**What is expected:**
Return each line of the records holding the string "label".

[Collection entries]
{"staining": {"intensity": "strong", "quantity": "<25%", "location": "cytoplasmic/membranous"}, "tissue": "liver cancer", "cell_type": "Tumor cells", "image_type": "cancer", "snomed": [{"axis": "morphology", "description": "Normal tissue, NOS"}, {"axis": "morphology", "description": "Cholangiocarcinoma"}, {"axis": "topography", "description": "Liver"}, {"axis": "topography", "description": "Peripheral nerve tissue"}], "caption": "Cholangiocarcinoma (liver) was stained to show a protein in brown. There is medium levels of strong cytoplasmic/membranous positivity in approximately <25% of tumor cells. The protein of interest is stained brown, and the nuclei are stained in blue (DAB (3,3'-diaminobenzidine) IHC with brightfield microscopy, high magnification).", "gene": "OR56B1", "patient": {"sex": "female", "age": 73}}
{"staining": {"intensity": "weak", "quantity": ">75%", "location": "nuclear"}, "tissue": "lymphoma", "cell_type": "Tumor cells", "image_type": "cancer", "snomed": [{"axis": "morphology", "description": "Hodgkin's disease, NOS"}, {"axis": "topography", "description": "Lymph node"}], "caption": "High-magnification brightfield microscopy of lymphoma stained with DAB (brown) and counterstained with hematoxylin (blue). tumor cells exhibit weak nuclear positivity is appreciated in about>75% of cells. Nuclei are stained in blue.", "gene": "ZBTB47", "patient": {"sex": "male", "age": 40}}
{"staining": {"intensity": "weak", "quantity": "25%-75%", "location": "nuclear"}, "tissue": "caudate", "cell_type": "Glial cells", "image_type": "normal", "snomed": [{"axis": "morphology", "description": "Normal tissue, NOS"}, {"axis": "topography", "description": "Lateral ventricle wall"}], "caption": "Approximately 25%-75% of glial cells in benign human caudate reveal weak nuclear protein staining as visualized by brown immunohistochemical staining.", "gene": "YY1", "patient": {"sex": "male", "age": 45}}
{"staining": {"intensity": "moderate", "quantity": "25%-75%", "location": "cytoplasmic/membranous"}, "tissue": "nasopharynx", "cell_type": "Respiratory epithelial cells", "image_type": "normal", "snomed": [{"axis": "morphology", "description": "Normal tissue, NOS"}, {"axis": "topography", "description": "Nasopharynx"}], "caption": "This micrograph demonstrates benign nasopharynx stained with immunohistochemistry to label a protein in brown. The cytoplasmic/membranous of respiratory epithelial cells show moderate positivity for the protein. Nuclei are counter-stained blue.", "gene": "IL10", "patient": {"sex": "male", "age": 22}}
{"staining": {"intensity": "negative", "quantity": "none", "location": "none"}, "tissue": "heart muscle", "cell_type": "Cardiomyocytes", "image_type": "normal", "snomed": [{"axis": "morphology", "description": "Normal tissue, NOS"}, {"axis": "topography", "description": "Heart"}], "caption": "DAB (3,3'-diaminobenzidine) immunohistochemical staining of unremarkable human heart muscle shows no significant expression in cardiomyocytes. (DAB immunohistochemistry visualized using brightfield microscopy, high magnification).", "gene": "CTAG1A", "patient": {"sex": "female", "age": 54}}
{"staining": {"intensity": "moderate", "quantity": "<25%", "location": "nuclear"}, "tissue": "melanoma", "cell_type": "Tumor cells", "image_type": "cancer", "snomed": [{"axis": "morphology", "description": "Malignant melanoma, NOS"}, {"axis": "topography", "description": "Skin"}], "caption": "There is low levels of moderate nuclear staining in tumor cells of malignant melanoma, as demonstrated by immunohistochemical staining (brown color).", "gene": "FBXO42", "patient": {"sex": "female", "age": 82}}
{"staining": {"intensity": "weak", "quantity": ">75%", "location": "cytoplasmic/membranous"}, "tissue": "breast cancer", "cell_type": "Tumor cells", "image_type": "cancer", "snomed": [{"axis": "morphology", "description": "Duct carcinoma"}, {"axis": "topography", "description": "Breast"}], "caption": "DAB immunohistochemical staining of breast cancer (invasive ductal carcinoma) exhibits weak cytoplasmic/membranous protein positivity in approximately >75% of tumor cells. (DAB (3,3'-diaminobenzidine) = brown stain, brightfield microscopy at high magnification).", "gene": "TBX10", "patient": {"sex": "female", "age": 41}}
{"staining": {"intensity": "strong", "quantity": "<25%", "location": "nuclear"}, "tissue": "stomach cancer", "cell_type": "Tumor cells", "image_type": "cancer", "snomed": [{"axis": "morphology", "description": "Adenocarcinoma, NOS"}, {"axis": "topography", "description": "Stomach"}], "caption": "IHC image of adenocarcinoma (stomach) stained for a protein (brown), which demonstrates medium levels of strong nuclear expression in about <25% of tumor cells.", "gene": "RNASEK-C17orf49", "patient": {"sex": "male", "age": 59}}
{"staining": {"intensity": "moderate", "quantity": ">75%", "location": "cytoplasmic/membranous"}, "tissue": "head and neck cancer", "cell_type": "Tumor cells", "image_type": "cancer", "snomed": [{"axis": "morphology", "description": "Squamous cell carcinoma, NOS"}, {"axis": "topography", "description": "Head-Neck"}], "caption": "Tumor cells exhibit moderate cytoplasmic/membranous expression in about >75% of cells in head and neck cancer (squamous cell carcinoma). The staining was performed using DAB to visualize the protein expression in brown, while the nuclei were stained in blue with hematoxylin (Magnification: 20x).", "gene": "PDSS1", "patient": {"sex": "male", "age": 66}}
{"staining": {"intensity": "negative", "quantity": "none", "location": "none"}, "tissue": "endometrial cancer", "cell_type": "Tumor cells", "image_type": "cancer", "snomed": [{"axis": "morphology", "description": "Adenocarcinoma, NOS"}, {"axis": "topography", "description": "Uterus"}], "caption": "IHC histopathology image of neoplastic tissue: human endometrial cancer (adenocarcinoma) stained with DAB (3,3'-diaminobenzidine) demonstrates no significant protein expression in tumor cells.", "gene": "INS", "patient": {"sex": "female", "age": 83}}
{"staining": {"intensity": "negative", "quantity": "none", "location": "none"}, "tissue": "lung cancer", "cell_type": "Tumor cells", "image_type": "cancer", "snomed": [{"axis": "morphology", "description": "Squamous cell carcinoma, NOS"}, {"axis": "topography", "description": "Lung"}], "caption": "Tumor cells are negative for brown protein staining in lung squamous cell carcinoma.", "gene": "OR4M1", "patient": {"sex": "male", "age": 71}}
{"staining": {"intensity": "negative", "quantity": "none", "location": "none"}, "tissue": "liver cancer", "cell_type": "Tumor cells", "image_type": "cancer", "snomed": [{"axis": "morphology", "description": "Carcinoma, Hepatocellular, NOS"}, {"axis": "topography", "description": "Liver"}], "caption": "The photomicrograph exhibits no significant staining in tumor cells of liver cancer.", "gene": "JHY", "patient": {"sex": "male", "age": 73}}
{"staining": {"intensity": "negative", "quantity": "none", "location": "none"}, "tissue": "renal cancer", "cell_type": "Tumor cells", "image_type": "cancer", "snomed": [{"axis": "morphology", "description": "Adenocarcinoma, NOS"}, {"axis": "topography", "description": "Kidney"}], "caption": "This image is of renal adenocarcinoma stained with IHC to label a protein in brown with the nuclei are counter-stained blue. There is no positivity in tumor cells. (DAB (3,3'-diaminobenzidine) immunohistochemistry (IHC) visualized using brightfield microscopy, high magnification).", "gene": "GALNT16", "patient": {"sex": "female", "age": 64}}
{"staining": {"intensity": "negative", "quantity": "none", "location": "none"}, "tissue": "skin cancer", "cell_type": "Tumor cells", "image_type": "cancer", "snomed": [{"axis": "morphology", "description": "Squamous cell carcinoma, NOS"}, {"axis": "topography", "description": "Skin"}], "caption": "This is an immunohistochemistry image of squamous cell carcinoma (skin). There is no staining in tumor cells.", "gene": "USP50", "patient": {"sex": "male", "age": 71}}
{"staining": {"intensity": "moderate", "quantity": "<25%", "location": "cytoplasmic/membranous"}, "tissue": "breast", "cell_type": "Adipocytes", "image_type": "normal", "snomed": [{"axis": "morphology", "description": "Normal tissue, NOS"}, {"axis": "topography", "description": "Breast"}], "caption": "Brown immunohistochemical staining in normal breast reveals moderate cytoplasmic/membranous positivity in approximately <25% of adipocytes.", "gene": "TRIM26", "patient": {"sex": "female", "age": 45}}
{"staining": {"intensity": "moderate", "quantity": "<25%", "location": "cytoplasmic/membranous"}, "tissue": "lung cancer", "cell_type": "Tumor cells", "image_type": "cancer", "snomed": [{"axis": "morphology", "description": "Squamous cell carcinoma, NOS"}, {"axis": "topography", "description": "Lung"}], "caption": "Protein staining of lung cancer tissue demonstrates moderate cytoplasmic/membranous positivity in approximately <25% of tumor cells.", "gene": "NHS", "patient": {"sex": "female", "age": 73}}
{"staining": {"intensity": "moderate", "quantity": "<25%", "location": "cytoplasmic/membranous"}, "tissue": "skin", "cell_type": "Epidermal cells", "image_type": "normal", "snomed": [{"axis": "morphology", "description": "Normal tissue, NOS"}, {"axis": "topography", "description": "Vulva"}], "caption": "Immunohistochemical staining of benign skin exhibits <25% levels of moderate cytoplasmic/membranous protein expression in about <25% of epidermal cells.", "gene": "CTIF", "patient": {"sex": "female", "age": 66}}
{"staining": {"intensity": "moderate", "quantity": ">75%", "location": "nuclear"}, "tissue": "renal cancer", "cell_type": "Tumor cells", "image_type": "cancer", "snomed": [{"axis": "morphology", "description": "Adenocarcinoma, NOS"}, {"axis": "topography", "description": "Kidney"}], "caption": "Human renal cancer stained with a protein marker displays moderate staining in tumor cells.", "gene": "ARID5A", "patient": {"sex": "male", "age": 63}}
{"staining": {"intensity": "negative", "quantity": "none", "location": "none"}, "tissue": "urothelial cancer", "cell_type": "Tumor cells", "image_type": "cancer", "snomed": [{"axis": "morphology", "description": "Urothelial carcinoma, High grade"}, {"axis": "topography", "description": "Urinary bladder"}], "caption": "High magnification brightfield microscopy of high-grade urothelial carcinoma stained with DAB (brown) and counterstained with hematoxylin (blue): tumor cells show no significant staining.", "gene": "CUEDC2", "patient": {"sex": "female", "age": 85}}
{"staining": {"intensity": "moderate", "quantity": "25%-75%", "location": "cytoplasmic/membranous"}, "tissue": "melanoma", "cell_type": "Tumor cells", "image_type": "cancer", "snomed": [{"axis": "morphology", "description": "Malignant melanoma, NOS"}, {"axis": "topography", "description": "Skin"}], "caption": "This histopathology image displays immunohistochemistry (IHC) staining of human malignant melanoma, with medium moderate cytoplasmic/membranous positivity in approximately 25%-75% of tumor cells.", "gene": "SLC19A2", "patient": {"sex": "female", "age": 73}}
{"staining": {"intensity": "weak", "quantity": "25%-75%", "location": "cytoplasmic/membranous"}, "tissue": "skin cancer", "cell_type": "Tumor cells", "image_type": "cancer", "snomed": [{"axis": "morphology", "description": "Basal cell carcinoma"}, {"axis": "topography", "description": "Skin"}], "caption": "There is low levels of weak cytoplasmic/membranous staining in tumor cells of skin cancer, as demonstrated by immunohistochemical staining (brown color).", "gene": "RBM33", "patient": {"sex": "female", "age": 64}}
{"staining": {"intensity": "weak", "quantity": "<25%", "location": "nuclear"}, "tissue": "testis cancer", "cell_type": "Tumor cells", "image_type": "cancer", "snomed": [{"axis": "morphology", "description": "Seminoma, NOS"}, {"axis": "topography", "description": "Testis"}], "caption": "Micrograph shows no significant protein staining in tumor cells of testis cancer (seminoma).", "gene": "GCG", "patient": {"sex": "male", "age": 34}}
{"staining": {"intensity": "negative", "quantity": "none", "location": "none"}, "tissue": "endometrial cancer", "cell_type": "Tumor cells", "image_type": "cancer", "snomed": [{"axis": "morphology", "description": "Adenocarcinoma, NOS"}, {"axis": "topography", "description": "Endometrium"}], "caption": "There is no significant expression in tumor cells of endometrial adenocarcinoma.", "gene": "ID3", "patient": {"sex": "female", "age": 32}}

**Your response:**
{"staining": {"intensity": "moderate", "quantity": "25%-75%", "location": "cytoplasmic/membranous"}, "tissue": "nasopharynx", "cell_type": "Respiratory epithelial cells", "image_type": "normal", "snomed": [{"axis": "morphology", "description": "Normal tissue, NOS"}, {"axis": "topography", "description": "Nasopharynx"}], "caption": "This micrograph demonstrates benign nasopharynx stained with immunohistochemistry to label a protein in brown. The cytoplasmic/membranous of respiratory epithelial cells show moderate positivity for the protein. Nuclei are counter-stained blue.", "gene": "IL10", "patient": {"sex": "male", "age": 22}}
{"staining": {"intensity": "negative", "quantity": "none", "location": "none"}, "tissue": "renal cancer", "cell_type": "Tumor cells", "image_type": "cancer", "snomed": [{"axis": "morphology", "description": "Adenocarcinoma, NOS"}, {"axis": "topography", "description": "Kidney"}], "caption": "This image is of renal adenocarcinoma stained with IHC to label a protein in brown with the nuclei are counter-stained blue. There is no positivity in tumor cells. (DAB (3,3'-diaminobenzidine) immunohistochemistry (IHC) visualized using brightfield microscopy, high magnification).", "gene": "GALNT16", "patient": {"sex": "female", "age": 64}}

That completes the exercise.